Search code examples
performancealgorithmhashmapprime-factoring

Using primes to determine anagrams faster than looping through?


I had a telephone recently for a SE role and was asked how I'd determine if two words were anagrams or not, I gave a reply that involved something along the lines of getting the character, iterating over the word, if it exists exit loop and so on. I think it was a N^2 solution as one loop per word with an inner loop for the comparing.
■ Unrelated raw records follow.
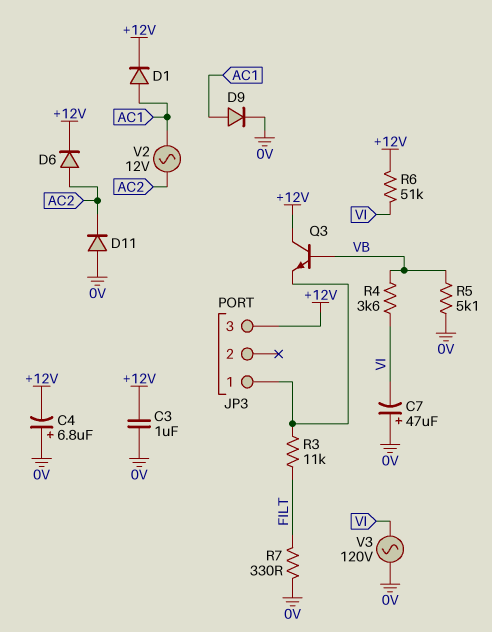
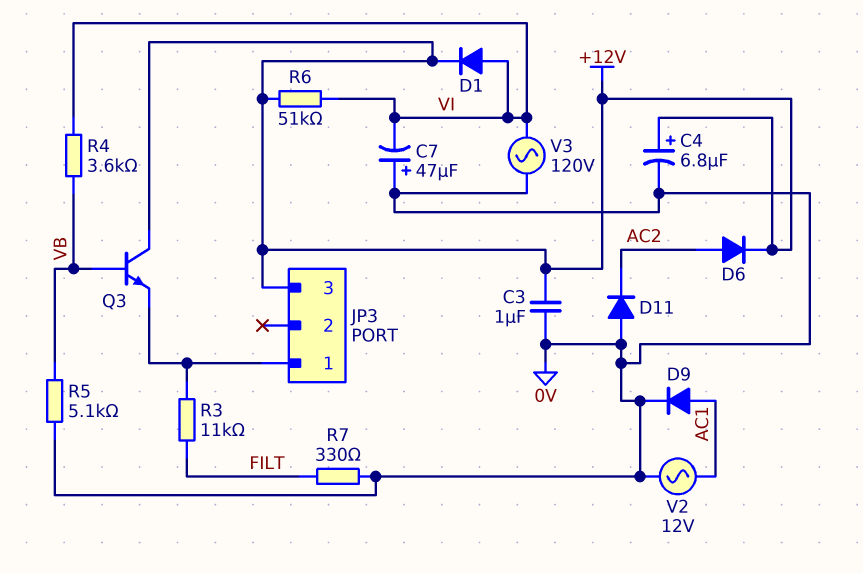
C4: 6.8uF (plus 0V, minus +12V) -> 6.8uF (plus +12V, minus 0V)
D1: diode (A AC1, K +12V) -> diode (A VI, K +12V)
V2: AC 12V (AC1, AC2) -> AC 12V (0V, AC1)

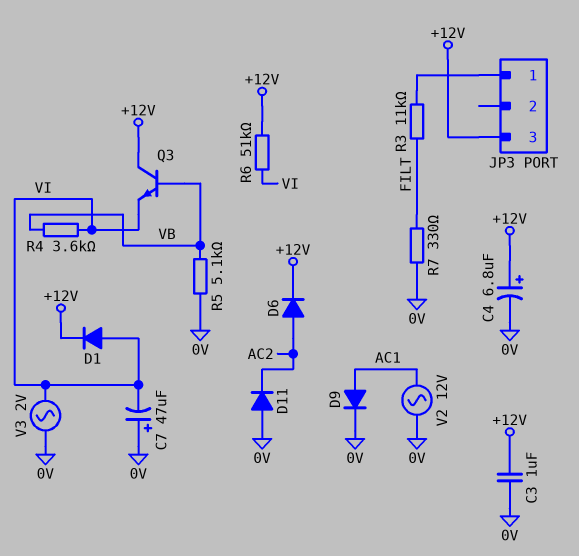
Q3: NPN (B VB, C +12V, E JP3/1) -> NPN (B VB, C +12V, E VI)
V3: AC 120V (0V, VI) -> AC 2V (0V, VI)

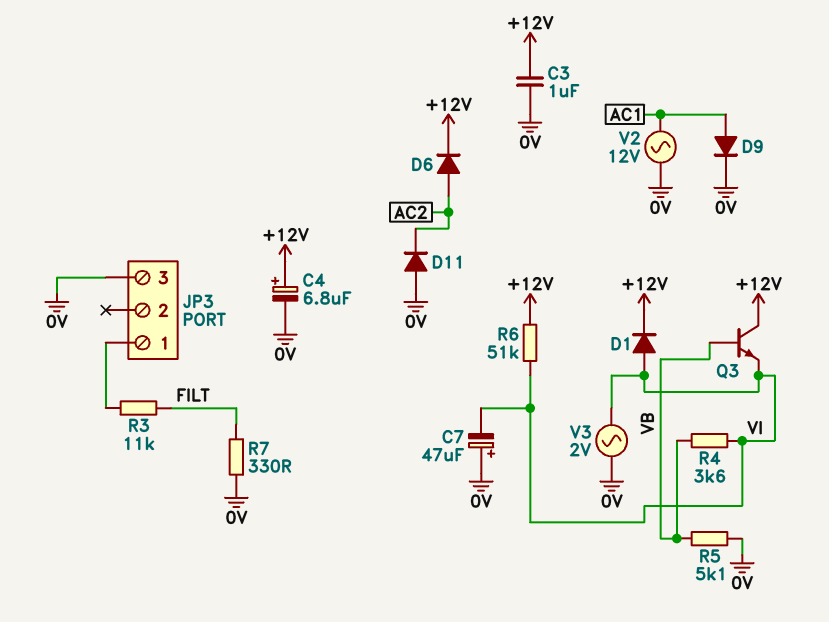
JP3 pin 3: +12V -> 0V

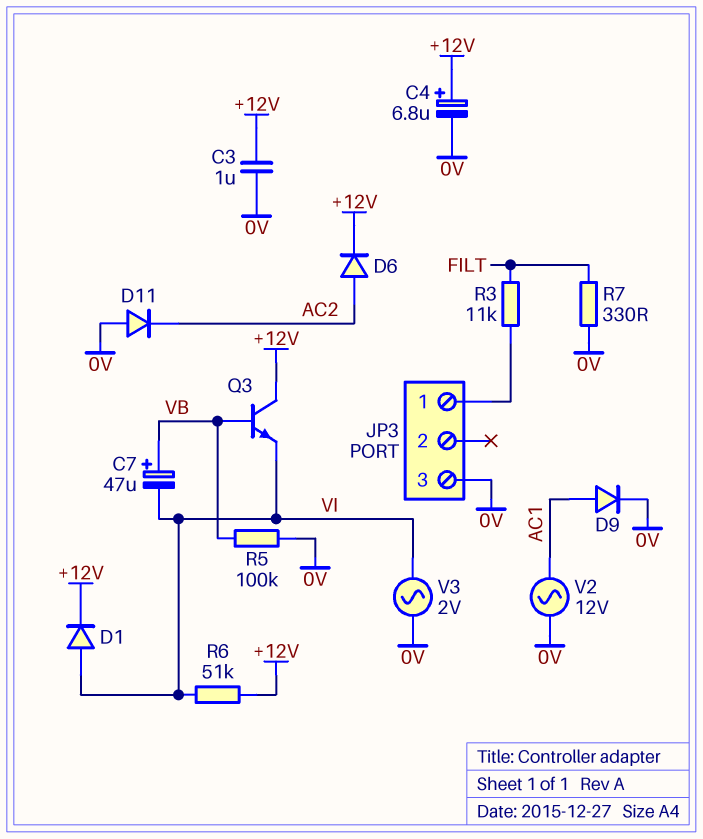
C7: 47uF (plus 0V, minus VI) -> 47uF (plus VB, minus VI)
R4: 3.6k (VB, VI) -> none
R5: 5.1k (0V, VB) -> 100k (0V, VB)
After the call I did some digging and wrote a new solution; one that I plan on handing over tomorrow at the next stage interview, it uses a hash map with a unique prime number representing each character of the alphabet. I'm then looping through the list of words, calculating the value of the word and checking to see if it compares with the word I'm checking. If the values match we have a winner (the whole mathematical theorem business).

It means one loop instead of two which is much better but I've started to doubt myself and am wondering if the additional operations of the hashmap and multiplication are more expensive than the original suggestion.

I'm 99% certain the hash map is going to be faster but...

Can anyone confirm or deny my suspicions? Thank you.

Edit: I forgot to mention that I check the size of the words first before even considering doing anything.


Solution

  • An anagram contains all the letters of the original word, in a different order. You are on the right track to use a HashMap to process a word in linear time, but your prime number idea is an unnecessary complication.

    Your data structure is a HashMap that maintains the counts of various letters. You can add letters from the first word in O(n) time. The key is the character, and the value is the frequency. If the letter isn't in the HashMap yet, put it with a value of 1. If it is, replace it with value + 1.

    When iterating over the letters of the second word, subtract one from your count instead, removing a letter when it reaches 0. If you attempt to remove a letter that doesn't exist, then you can immediately state that it's not an anagram. If you reach the end and the HashMap isn't empty, it's not an anagram. Else, it's an anagram.

    Alternatively, you can replace the HashMap with an array. The index of the array corresponds to the character, and the value is the same as before. It's not an anagram if a value drops to -1, and it's not an anagram at the end if any of the values aren't 0.

    You can always compare the lengths of the original strings, and if they aren't the same, then they can't possibly be anagrams. Including this check at the beginning means that you don't have to check if all the values are 0 at the end. If the strings are the same length, then either something will produce a -1 or there will be all 0s at the end.